Exercise prompt -
From the records below, return every line containing the word "Potter".
┌─ Provided records
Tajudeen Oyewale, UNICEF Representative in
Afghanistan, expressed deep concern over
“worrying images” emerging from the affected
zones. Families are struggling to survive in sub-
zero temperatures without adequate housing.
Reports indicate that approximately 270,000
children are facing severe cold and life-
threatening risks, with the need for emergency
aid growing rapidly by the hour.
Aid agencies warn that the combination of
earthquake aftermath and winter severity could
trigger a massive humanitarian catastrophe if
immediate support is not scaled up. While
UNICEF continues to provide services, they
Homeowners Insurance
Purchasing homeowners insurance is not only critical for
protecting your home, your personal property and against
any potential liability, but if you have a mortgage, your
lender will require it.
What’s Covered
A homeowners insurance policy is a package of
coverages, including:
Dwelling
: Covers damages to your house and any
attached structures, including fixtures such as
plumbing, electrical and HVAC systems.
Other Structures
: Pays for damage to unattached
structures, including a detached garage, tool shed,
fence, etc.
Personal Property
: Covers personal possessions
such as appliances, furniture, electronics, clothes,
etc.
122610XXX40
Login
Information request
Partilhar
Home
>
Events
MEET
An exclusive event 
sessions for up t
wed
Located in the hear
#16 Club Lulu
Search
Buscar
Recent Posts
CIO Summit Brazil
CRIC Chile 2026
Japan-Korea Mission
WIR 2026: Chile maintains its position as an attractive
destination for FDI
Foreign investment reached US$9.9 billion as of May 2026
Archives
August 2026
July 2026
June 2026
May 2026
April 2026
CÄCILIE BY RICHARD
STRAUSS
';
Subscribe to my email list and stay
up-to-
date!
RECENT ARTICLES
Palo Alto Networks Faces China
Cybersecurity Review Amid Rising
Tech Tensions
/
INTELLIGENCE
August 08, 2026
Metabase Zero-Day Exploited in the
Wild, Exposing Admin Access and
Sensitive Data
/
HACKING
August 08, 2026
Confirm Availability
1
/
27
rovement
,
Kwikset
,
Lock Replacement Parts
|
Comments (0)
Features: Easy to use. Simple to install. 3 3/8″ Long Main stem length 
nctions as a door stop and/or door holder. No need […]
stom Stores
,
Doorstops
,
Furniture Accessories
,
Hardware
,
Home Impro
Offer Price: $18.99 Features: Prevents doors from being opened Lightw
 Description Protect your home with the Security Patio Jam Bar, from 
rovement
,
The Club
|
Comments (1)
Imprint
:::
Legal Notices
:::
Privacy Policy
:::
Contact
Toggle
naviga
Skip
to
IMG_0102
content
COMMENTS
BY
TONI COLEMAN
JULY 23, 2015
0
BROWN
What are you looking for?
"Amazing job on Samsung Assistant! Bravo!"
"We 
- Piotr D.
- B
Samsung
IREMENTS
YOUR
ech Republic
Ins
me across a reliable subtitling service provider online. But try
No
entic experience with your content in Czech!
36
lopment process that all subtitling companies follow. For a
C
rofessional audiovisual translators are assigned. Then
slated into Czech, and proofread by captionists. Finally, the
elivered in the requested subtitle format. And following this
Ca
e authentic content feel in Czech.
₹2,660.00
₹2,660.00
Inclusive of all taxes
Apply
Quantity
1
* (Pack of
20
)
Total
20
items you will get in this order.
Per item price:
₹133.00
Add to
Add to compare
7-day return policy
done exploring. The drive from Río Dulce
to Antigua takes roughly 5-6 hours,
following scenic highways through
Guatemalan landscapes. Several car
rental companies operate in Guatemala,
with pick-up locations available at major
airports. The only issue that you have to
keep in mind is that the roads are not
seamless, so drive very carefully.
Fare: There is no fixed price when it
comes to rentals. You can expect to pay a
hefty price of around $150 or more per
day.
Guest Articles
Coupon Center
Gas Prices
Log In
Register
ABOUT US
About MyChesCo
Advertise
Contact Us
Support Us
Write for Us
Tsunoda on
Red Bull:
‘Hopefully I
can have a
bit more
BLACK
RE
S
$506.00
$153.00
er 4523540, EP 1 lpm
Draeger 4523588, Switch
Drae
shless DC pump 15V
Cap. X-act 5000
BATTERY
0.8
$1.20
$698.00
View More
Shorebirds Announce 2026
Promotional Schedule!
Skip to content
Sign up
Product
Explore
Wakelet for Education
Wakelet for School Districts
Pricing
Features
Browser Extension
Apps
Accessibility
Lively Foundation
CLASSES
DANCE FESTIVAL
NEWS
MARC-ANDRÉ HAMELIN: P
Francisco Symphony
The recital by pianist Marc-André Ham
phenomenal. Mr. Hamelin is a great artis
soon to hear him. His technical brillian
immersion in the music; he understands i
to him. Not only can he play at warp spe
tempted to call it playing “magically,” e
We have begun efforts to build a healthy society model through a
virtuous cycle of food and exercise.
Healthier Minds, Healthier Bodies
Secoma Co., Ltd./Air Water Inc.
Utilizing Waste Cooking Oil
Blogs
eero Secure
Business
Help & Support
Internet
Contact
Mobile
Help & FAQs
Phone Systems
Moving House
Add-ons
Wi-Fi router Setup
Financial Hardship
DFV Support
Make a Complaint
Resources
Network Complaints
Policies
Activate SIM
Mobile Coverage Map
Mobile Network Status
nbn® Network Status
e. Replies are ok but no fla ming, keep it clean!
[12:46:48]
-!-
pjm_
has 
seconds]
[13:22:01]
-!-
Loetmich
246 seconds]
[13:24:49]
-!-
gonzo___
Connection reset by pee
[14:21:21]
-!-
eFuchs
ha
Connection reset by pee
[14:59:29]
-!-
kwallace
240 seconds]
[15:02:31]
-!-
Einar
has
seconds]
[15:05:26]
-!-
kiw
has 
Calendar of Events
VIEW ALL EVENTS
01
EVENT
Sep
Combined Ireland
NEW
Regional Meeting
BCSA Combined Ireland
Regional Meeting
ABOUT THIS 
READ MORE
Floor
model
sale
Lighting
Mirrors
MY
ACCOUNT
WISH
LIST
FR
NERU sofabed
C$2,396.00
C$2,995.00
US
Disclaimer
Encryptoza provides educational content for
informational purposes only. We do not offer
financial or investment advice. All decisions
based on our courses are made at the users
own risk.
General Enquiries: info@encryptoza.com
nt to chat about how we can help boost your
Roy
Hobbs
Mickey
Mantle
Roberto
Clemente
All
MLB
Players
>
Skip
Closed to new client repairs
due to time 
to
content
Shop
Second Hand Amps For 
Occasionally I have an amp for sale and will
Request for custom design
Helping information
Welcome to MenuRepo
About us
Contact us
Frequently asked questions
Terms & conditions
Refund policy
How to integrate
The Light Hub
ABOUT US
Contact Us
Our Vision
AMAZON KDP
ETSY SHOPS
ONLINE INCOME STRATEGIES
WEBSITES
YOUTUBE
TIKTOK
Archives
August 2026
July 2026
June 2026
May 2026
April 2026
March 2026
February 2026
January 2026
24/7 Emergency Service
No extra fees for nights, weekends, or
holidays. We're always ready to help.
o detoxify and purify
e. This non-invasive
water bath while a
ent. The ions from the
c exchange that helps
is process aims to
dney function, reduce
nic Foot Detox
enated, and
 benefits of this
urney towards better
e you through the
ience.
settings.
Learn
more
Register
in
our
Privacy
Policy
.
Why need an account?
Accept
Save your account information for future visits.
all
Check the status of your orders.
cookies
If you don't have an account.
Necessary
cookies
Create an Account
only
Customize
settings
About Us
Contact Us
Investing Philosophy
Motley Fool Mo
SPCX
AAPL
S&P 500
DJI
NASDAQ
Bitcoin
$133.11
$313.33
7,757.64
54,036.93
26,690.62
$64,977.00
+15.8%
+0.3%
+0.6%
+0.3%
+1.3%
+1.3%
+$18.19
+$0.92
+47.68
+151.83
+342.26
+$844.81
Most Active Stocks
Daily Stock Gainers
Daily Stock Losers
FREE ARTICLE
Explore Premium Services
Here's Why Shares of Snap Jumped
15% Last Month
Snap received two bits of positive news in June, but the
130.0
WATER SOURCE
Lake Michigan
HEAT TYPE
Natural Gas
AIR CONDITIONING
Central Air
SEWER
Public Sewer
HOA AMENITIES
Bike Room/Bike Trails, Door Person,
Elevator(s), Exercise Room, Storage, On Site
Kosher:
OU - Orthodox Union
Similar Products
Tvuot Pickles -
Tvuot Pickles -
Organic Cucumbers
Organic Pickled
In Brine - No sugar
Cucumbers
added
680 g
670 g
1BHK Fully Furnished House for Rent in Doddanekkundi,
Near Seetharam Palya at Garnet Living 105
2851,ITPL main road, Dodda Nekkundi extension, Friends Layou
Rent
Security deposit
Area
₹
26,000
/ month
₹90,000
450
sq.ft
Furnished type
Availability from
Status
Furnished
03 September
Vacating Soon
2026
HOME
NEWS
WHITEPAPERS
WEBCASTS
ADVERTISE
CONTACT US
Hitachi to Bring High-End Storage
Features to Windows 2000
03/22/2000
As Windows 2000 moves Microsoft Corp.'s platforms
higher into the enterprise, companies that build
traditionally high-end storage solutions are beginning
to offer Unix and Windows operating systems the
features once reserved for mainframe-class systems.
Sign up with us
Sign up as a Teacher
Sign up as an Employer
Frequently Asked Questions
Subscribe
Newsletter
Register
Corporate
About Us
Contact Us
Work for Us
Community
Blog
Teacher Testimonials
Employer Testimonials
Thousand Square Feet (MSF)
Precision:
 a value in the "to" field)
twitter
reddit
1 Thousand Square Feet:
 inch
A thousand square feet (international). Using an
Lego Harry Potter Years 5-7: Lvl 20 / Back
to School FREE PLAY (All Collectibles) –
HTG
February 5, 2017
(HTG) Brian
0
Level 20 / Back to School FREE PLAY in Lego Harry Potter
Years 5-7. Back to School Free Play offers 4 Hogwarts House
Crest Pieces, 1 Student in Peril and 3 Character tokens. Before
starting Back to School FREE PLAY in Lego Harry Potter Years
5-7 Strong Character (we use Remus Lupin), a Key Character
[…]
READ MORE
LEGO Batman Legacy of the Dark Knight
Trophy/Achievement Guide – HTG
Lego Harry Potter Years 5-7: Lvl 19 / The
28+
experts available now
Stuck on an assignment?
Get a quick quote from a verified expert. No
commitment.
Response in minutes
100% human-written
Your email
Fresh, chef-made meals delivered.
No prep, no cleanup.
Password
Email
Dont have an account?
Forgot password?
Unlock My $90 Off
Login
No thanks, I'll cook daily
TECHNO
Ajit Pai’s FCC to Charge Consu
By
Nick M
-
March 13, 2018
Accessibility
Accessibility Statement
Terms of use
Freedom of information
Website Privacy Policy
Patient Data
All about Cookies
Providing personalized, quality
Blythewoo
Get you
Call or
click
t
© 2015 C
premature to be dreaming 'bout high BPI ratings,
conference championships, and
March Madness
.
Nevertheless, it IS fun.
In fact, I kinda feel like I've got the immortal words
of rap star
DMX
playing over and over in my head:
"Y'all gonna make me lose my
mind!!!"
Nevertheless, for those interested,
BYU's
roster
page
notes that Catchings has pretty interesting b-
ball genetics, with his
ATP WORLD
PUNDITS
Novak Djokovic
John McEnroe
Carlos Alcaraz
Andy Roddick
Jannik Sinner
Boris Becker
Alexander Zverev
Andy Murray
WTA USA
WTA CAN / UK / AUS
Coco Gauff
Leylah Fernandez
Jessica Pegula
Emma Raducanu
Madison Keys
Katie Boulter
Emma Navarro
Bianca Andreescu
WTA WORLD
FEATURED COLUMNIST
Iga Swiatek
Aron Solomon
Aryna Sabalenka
└─
Output for this exercise -
Lego Harry Potter Years 5-7: Lvl 20 / Back
Level 20 / Back to School FREE PLAY in Lego Harry Potter
starting Back to School FREE PLAY in Lego Harry Potter Years
Lego Harry Potter Years 5-7: Lvl 19 / The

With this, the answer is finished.